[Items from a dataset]
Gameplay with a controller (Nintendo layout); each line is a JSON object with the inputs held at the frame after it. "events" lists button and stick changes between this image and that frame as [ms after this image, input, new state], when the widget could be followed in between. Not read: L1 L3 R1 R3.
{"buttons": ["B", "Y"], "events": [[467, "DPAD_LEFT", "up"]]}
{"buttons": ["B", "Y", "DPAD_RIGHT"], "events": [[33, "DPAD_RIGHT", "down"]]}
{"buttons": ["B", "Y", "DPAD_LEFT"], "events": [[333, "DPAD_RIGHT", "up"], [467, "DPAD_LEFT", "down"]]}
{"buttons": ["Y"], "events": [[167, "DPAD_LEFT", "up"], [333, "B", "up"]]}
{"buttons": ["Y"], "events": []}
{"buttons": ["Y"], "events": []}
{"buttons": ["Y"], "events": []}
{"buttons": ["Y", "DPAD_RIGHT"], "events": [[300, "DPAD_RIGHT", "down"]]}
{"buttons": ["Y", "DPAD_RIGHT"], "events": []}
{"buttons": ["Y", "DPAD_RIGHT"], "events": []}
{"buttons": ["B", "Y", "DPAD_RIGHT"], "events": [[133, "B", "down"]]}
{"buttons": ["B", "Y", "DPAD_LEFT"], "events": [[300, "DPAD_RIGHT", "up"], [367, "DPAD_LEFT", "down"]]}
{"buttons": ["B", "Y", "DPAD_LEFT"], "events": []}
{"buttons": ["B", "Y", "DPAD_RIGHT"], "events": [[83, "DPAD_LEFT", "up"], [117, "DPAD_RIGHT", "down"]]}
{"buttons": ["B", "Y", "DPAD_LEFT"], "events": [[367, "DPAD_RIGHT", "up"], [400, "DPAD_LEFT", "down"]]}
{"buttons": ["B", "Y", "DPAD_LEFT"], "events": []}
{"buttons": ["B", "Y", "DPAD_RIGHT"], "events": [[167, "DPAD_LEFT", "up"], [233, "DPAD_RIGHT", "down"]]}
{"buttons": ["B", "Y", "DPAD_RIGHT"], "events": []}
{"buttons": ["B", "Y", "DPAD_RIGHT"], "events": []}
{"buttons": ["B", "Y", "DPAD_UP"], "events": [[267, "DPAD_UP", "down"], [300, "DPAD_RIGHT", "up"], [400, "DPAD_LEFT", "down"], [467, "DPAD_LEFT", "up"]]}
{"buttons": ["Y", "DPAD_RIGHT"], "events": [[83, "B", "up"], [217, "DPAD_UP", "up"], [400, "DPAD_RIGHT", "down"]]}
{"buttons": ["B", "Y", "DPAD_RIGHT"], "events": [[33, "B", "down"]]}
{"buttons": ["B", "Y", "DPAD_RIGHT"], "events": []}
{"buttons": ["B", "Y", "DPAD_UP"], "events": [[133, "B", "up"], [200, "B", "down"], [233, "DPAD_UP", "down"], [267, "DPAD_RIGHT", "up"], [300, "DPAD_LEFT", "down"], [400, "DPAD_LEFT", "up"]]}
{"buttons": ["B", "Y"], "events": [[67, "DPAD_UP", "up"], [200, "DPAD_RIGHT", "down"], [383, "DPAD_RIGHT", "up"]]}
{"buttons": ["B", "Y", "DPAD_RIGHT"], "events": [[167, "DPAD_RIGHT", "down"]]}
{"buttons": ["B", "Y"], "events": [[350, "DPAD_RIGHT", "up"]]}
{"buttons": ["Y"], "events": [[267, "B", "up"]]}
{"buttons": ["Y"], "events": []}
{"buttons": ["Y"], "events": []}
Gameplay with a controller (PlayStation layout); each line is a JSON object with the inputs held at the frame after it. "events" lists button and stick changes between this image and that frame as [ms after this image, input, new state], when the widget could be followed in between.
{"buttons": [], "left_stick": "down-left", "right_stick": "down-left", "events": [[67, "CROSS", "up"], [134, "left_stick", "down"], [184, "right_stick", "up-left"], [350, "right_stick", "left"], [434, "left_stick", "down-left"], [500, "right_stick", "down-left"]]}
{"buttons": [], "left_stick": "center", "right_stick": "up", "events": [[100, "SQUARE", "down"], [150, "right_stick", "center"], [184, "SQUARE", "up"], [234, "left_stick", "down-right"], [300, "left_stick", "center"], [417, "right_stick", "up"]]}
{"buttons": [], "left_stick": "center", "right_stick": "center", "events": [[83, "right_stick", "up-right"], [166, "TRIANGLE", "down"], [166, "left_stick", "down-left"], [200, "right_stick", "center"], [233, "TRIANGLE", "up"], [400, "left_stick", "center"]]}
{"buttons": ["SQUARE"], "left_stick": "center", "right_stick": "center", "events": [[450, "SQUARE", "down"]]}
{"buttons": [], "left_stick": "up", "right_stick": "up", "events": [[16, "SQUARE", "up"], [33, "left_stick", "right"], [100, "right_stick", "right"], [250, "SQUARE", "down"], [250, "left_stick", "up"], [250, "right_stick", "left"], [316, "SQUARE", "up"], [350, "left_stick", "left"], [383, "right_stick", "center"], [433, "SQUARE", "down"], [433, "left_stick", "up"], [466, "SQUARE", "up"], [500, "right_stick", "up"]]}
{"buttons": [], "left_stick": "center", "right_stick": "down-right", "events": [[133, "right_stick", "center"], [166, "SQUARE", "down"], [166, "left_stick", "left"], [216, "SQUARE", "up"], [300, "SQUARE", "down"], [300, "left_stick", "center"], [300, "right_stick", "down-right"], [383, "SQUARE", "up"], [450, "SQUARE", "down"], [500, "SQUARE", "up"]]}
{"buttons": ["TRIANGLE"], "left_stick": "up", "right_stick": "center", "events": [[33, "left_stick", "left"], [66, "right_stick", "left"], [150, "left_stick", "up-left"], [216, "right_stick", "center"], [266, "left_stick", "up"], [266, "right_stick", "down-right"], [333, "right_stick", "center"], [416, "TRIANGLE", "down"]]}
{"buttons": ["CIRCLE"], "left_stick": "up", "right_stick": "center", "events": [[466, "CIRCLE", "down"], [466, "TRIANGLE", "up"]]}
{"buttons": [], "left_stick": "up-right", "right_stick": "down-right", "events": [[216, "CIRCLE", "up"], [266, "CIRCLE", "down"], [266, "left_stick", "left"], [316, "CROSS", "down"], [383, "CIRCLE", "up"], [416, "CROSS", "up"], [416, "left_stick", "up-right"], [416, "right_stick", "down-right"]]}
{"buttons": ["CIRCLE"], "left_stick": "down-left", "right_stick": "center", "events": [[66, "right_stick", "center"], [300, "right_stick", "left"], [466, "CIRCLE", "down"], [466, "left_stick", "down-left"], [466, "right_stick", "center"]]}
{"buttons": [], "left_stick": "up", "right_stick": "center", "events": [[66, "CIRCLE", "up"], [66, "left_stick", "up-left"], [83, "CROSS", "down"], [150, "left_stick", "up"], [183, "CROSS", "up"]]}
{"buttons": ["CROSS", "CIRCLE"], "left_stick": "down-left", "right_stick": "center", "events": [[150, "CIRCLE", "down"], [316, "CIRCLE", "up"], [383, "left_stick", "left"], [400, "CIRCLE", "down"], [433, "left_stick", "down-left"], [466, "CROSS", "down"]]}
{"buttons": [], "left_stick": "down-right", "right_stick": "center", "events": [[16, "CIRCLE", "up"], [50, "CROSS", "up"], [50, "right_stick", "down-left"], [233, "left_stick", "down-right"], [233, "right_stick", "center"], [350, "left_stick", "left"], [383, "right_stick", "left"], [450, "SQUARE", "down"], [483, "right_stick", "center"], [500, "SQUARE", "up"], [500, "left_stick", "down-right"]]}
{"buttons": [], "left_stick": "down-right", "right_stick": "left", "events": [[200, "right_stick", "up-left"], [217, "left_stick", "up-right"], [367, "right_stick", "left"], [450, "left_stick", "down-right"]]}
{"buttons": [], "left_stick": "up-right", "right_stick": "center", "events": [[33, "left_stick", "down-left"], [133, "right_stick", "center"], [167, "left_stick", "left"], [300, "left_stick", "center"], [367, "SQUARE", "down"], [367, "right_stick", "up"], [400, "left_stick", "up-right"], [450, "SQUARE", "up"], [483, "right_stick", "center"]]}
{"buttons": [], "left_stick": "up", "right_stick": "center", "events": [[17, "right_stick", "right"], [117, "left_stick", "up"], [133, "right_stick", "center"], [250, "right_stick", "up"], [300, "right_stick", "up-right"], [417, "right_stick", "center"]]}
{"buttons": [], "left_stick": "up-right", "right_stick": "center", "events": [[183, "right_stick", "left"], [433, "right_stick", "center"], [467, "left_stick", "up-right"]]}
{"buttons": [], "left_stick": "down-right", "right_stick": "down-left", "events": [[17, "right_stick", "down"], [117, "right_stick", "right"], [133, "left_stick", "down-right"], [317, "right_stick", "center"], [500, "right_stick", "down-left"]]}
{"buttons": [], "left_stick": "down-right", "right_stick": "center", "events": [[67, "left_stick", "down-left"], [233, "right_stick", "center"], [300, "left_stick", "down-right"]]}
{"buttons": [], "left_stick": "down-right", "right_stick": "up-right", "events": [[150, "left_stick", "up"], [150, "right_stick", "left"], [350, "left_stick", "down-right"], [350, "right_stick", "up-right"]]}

## Goal of the exercise
Show all lines above holding the word "TRIANGLE".

## Result of the task
{"buttons": [], "left_stick": "center", "right_stick": "center", "events": [[83, "right_stick", "up-right"], [166, "TRIANGLE", "down"], [166, "left_stick", "down-left"], [200, "right_stick", "center"], [233, "TRIANGLE", "up"], [400, "left_stick", "center"]]}
{"buttons": ["TRIANGLE"], "left_stick": "up", "right_stick": "center", "events": [[33, "left_stick", "left"], [66, "right_stick", "left"], [150, "left_stick", "up-left"], [216, "right_stick", "center"], [266, "left_stick", "up"], [266, "right_stick", "down-right"], [333, "right_stick", "center"], [416, "TRIANGLE", "down"]]}
{"buttons": ["CIRCLE"], "left_stick": "up", "right_stick": "center", "events": [[466, "CIRCLE", "down"], [466, "TRIANGLE", "up"]]}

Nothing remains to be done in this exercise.